Review Algorithmic Thinking by Building a Dice Game - Step 10

Tell us what’s happening:

Hello, my code seem to work, but challenge keeps giving out error:

When your keepScoreBtn is clicked, the score history should be updated.

Score history is updated in updateScore function, and everything seem to display correctly, so i’ve no idea what else i need to add

Your code so far

<!-- file: index.html -->

/* file: styles.css */

/* file: script.js */
// User Editable Region

keepScoreBtn.addEventListener("click", () => {
  const opt = ["Three of a kind","Four of a kind","Full house","Small straight","Large straight","None"];
  const chk = [];

  for (let i = 0; i < opt.length; i++) {
    chk.push(scoreInputs[i].checked);
    if (scoreInputs[i].checked) {
      updateScore(scoreInputs[i].value, opt[i]);
      resetRadioOptions();
      return;
    }
    if (i === 5 && !chk.some(ele => ele)) {
      alert("Choose something...");
    };
  };
});

// User Editable Region

Your browser information:

User Agent is: Mozilla/5.0 (Windows NT 10.0; Win64; x64) AppleWebKit/537.36 (KHTML, like Gecko) Chrome/126.0.0.0 Safari/537.36

Challenge Information:

Review Algorithmic Thinking by Building a Dice Game - Step 10

I am not sure if you have followed the instructions in full. For eg. You were supposed to capture the id of the checked option and use it to update the score history?

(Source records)
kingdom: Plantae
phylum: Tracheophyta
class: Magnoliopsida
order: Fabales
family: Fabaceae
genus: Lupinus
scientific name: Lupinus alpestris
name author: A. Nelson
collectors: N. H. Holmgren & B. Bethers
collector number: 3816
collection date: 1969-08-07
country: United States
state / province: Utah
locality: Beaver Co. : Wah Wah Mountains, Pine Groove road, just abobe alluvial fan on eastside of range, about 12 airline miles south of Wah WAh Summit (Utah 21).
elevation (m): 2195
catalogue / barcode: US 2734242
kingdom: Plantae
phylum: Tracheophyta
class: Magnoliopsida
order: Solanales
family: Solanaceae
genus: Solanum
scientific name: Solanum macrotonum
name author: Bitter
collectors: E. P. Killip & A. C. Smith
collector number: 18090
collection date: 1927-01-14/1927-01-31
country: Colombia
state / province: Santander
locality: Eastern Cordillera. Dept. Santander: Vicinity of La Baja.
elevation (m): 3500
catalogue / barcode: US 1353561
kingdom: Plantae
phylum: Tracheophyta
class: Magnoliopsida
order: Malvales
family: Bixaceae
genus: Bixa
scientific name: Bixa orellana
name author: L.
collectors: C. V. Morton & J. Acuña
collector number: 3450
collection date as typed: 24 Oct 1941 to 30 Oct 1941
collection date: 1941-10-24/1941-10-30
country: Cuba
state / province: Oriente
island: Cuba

__Exercise description__:
Answer these questions about the dice game help post:
(a) What error message does the challenge keep showing?
(b) What text does the alert display when no option is checked?
(c) According to the final paragraph, what was the poster supposed to capture and use to update the score history?

__Expected answer__:
(a) "When your keepScoreBtn is clicked, the score history should be updated."
(b) "Choose something..."
(c) The id of the checked option.